(What to work on): All lines of the entries with "pixels" in them must be listed.
----
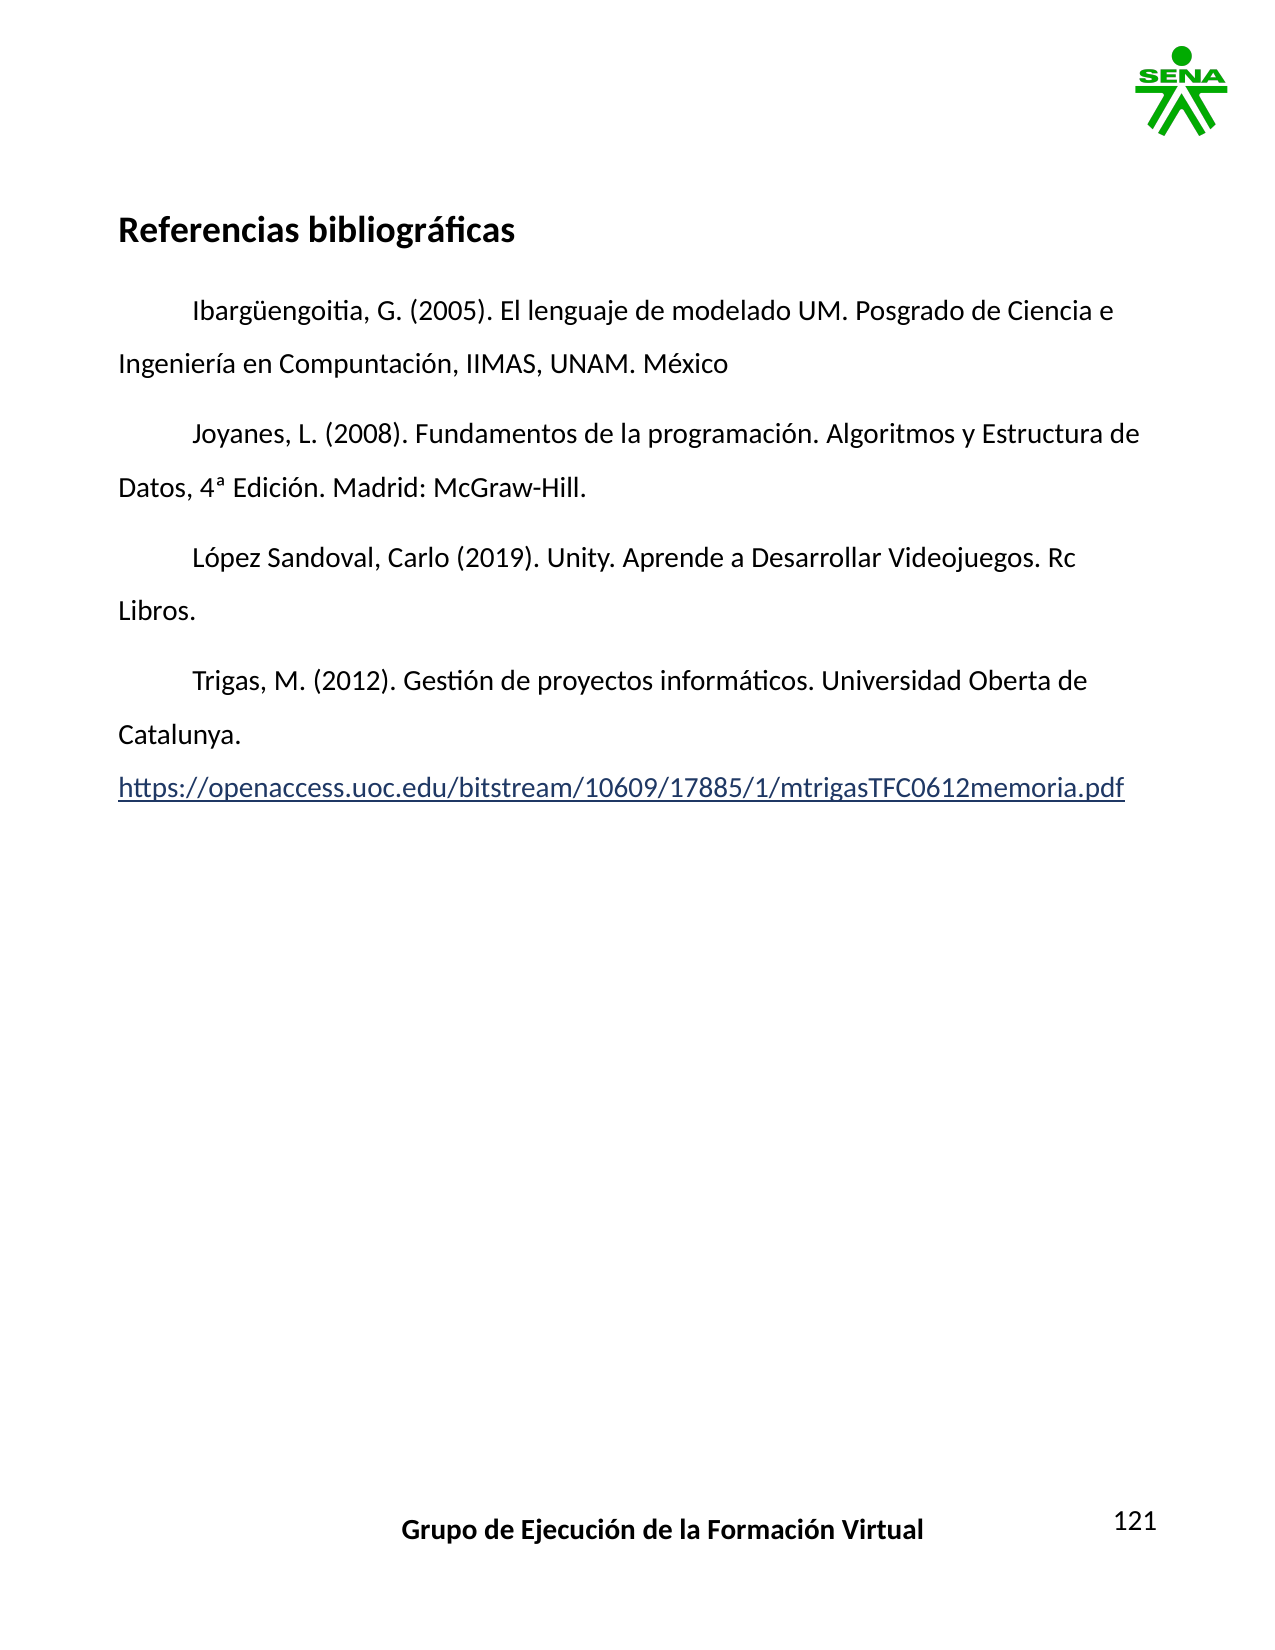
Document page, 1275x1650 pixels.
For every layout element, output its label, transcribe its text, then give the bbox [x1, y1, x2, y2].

text Ibargüengoitia, G. (2005). El lenguaje de modelado UM. Posgrado de Ciencia e Ingeniería en Compuntación, IIMAS, UNAM. México [118, 292, 1157, 381]
text Trigas, M. (2012). Gestión de proyectos informáticos. Universidad Oberta de Catalunya. https://openaccess.uoc.edu/bitstream/10609/17885/1/mtrigasTFC0612memoria.pdf [118, 662, 1157, 805]
text Referencias bibliográficas [118, 206, 1157, 252]
picture [1135, 46, 1228, 136]
text Joyanes, L. (2008). Fundamentos de la programación. Algoritmos y Estructura de Datos, 4ª Edición. Madrid: McGraw-Hill. [118, 415, 1157, 504]
text López Sandoval, Carlo (2019). Unity. Aprende a Desarrollar Videojuegos. Rc Libros. [118, 539, 1157, 628]
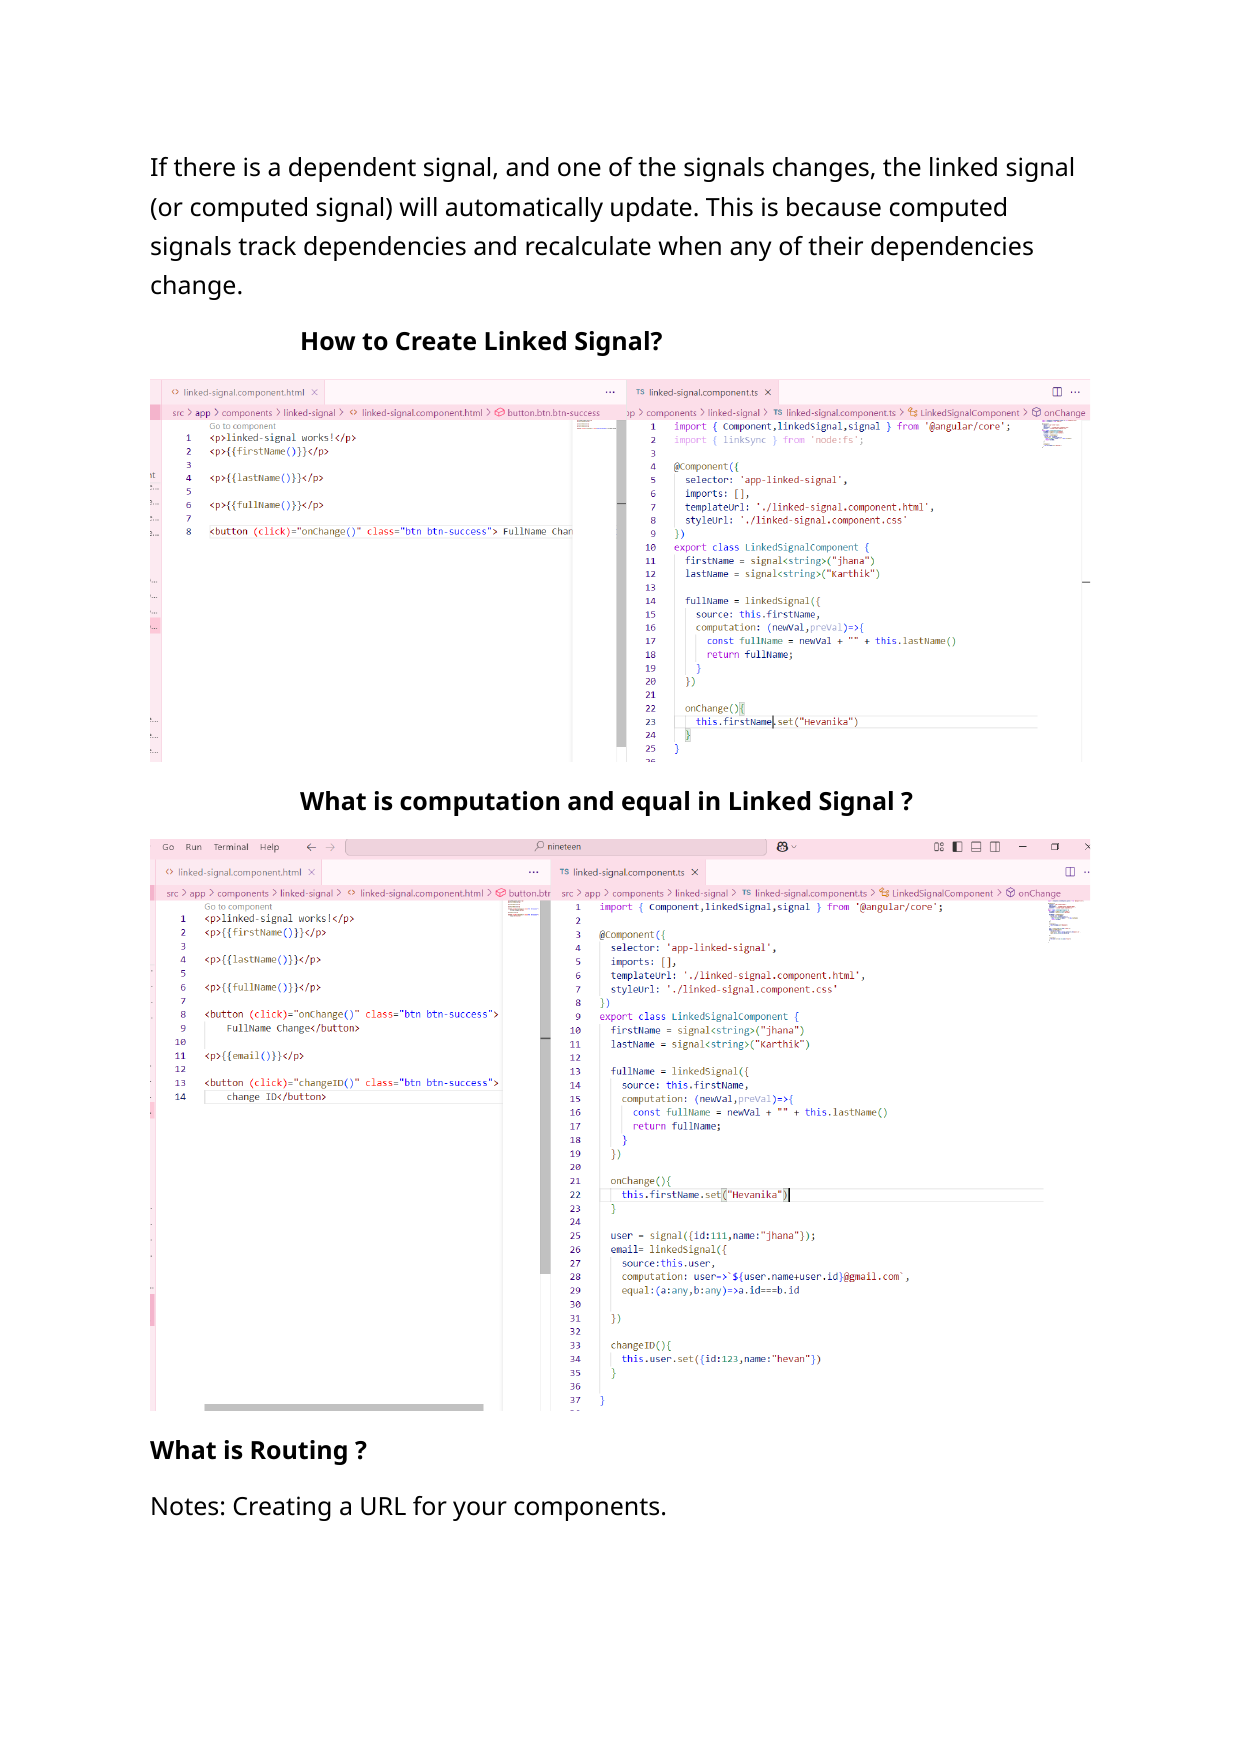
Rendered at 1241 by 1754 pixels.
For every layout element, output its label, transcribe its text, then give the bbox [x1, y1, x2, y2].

text Notes: Creating a URL for your components. [150, 1488, 1090, 1522]
picture [150, 379, 1091, 762]
text What is Routing ? [150, 1432, 1090, 1466]
text How to Create Linked Signal? [150, 323, 1090, 357]
text What is computation and equal in Linked Signal ? [150, 783, 1090, 817]
picture [150, 839, 1091, 1411]
text If there is a dependent signal, and one of the signals changes, the linked signal (or computed signal) will automatically update. This is because computed signals track dependencies and recalculate when any of their dependencies change. [150, 150, 1090, 302]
----
(Exercise solution):
Document page, 1275x1650 pixels.
Rendered at 1241 by 1754 pixels.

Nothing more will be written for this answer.